Some humanist reflections on how to find resilience, and the strength to cope, in a time of anxiety, worry, and tension.
Sometimes, in times of crisis, we ask ourselves: do I have the strength to carry on?
This is a low feeling for sure, but it’s one that every person alive has had at some stage or another. It’s normal for us to entertain this thought, to let it dance in our minds.
But this dance can go on too long. It can wreak havoc on our days. Like a mad samba that never ends, it tires us out – makes our limbs heavy, our backs ache. Our heads crave rest and comfort. We pull the sheets up close to our faces in the morning, afraid to begin again.
But here is the answer to that original question you asked yourself: yes, you do.
The discomfort you feel is normal. You are hard-wired by your evolution to detect and ruminate on threats. But sometimes you do this far too well, for far too long.
That feeling can be an anxious, never-ending dance, a rhythm that never abates. But it can also be something else.
By learning to better answer the questions we ask ourselves, we can close the lid on the music box. We can make the most of our problem-solving abilities – our evolutionary heritage as creative animals – and let the dancer rest as the rest of life carries on.
You have the evidence you can do this in spades. You are here today. Sometimes a feeling of crisis erupts in an instant. But for many of us they dawn slowly; a threat creeps and intensifies in our lives, and our worries only make them worse.
Worrying can be healthy. Our ability to worry about problems has inspired technological revolutions and sustained our species through the Ice Age, countless wars, famines.
But we often don’t harness worry well. Day to day, it can serve us well enough to let our worries run on autopilot. For the small things in life that bother us, we can often respond to them in real time.
But for bigger questions – like ‘How will I pay my rent this month?’ – this approach often will not work. It is simply a recipe for exhaustion.

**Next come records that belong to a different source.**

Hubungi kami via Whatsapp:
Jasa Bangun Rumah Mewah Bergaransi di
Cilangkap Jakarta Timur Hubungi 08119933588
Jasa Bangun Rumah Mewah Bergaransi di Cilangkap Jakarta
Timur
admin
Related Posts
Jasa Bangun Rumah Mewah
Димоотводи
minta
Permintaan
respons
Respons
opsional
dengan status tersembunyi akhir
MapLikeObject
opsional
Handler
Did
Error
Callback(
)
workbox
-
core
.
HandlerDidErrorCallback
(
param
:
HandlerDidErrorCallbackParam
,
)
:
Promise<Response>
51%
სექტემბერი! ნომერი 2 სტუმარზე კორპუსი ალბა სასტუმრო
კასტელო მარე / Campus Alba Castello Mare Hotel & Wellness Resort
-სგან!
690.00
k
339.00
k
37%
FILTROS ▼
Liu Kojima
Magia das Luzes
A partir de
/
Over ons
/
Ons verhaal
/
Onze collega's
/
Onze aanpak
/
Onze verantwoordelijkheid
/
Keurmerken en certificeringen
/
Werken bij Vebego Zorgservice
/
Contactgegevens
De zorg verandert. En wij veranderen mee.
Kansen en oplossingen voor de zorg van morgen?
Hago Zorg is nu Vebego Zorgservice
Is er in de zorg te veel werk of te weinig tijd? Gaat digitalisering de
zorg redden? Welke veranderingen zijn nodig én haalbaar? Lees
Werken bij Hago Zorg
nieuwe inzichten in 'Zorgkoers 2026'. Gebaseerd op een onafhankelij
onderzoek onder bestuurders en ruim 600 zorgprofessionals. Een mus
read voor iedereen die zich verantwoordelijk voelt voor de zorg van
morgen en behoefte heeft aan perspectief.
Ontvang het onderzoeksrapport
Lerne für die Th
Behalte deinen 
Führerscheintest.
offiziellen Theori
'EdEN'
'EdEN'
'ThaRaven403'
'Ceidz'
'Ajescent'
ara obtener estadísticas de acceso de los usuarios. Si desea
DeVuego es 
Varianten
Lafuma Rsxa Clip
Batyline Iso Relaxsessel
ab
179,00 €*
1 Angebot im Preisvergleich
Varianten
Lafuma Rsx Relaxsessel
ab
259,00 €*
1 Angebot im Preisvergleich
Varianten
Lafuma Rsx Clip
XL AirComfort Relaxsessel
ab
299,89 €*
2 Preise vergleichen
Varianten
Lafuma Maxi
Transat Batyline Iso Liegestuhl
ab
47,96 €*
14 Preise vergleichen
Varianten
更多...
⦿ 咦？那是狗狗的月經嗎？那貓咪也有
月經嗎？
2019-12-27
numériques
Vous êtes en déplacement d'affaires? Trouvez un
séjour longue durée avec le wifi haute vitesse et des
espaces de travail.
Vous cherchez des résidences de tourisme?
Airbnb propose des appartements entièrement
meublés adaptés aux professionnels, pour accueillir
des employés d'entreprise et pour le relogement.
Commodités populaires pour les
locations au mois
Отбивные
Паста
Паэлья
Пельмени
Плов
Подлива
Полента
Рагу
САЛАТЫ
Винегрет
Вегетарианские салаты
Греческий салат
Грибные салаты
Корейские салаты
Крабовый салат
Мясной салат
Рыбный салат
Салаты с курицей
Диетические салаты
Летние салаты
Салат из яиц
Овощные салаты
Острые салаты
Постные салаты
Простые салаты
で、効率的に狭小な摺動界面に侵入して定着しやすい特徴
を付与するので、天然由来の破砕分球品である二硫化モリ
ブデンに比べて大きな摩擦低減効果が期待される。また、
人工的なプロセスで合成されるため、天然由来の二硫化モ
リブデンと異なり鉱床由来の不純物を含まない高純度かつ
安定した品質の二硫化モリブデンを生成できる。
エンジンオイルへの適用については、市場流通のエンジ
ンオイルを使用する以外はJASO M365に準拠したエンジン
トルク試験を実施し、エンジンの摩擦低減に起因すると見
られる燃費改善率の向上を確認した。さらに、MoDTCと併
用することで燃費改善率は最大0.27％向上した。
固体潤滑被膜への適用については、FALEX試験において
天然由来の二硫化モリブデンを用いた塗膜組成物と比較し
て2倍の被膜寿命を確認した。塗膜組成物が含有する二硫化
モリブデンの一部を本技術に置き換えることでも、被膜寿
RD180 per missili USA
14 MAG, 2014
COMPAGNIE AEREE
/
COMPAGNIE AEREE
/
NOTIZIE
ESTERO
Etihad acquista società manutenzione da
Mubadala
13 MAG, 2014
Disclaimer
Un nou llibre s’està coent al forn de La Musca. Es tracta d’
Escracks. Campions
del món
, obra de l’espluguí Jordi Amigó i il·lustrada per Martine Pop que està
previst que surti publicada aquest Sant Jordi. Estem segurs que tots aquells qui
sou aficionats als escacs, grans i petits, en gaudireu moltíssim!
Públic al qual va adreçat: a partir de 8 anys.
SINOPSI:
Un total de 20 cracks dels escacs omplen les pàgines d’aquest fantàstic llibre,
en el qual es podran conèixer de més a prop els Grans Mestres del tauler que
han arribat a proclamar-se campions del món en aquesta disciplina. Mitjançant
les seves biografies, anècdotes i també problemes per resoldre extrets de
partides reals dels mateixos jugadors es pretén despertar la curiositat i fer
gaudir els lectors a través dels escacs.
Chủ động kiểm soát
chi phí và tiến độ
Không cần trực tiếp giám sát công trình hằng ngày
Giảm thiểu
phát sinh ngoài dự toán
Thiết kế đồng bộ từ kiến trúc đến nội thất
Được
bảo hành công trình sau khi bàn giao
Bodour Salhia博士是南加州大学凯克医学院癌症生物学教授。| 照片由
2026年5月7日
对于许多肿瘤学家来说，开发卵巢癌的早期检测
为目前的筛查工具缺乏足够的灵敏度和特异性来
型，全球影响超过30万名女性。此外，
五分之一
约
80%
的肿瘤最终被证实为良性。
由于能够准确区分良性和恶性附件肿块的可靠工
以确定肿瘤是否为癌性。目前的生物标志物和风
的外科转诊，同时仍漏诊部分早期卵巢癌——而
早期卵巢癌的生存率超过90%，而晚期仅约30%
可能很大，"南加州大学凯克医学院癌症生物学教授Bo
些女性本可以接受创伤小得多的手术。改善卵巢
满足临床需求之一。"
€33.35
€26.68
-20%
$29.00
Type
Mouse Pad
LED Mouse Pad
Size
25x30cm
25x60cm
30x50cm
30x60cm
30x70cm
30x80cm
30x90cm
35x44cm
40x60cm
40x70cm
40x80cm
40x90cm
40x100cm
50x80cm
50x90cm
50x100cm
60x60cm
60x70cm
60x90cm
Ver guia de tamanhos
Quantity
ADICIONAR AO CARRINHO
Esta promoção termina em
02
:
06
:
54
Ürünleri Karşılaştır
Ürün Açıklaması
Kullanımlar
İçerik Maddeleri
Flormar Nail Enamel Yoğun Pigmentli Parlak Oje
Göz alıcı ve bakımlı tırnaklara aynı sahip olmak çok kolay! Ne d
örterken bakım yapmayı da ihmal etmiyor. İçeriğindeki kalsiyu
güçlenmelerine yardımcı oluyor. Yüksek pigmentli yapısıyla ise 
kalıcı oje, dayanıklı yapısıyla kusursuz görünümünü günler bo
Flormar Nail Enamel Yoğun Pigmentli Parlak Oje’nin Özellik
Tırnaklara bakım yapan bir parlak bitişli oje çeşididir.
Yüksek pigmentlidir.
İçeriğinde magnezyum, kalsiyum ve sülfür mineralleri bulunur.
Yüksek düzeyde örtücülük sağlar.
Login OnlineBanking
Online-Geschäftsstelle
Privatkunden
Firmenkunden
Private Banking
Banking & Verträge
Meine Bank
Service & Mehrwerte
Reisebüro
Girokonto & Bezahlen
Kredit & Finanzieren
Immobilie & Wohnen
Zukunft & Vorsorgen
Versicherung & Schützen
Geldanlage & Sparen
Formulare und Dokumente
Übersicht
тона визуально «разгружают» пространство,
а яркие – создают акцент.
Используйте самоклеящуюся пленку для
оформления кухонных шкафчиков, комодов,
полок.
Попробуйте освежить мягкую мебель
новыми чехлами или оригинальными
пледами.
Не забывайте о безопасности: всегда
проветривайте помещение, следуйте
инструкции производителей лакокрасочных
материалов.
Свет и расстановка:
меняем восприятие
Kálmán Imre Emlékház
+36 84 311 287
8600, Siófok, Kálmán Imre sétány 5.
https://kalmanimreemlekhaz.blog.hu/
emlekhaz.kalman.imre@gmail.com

Here is a trick that has been proven to work for most people. It was known to ancient people and then discovered anew by psychologists in modern times.
When you feel that worry start, recognise it for what it is – your brain trying to help you solve a problem. You know that if you let it start on its own, it will go around in circles. Your mind will pirouette all day, distracting and weakening you.
Imagine you can see the worry as a discrete object. Some choose to picture a balloon they can pop. You should pop the balloon.
It also can be a music box. A music box whose lid you can reach out and touch. Close it just as the dancer begins to twirl.
But don’t simply bottle it up.
The most important thing to do now is to make an appointment with yourself to worry constructively. Put aside half an hour in a time between work and bed to actively worry. To worry as intensely as you can. Sit and try to summon up all your worrying faculties.
Have a pen and paper nearby. You want this to be constructive worry. You want to come out of this half hour with ideas for what you can do next.
You’ll stop after half an hour – even if you feel the need to continue. But you may find you don’t need all that time. After five minutes, the lid on the music box may close on its own. Sometimes things that seem broken work fine again after you give them a rest.
You may not have an answer to your problems overnight. But one thing is certain. You won’t be ruled by worry in your days. And as a habit, this can teach us to be resilient, and to harness the gifts of our mind to better ends.
One evening, having worked and cared for others and worried a little if you needed to, you may find you have an hour free. It’s not yet time for bed!
So you ask yourself: what should I do now? The bookshelf is inviting. So is the remote. And it’s not too chilly for an evening walk. The answer is up to you.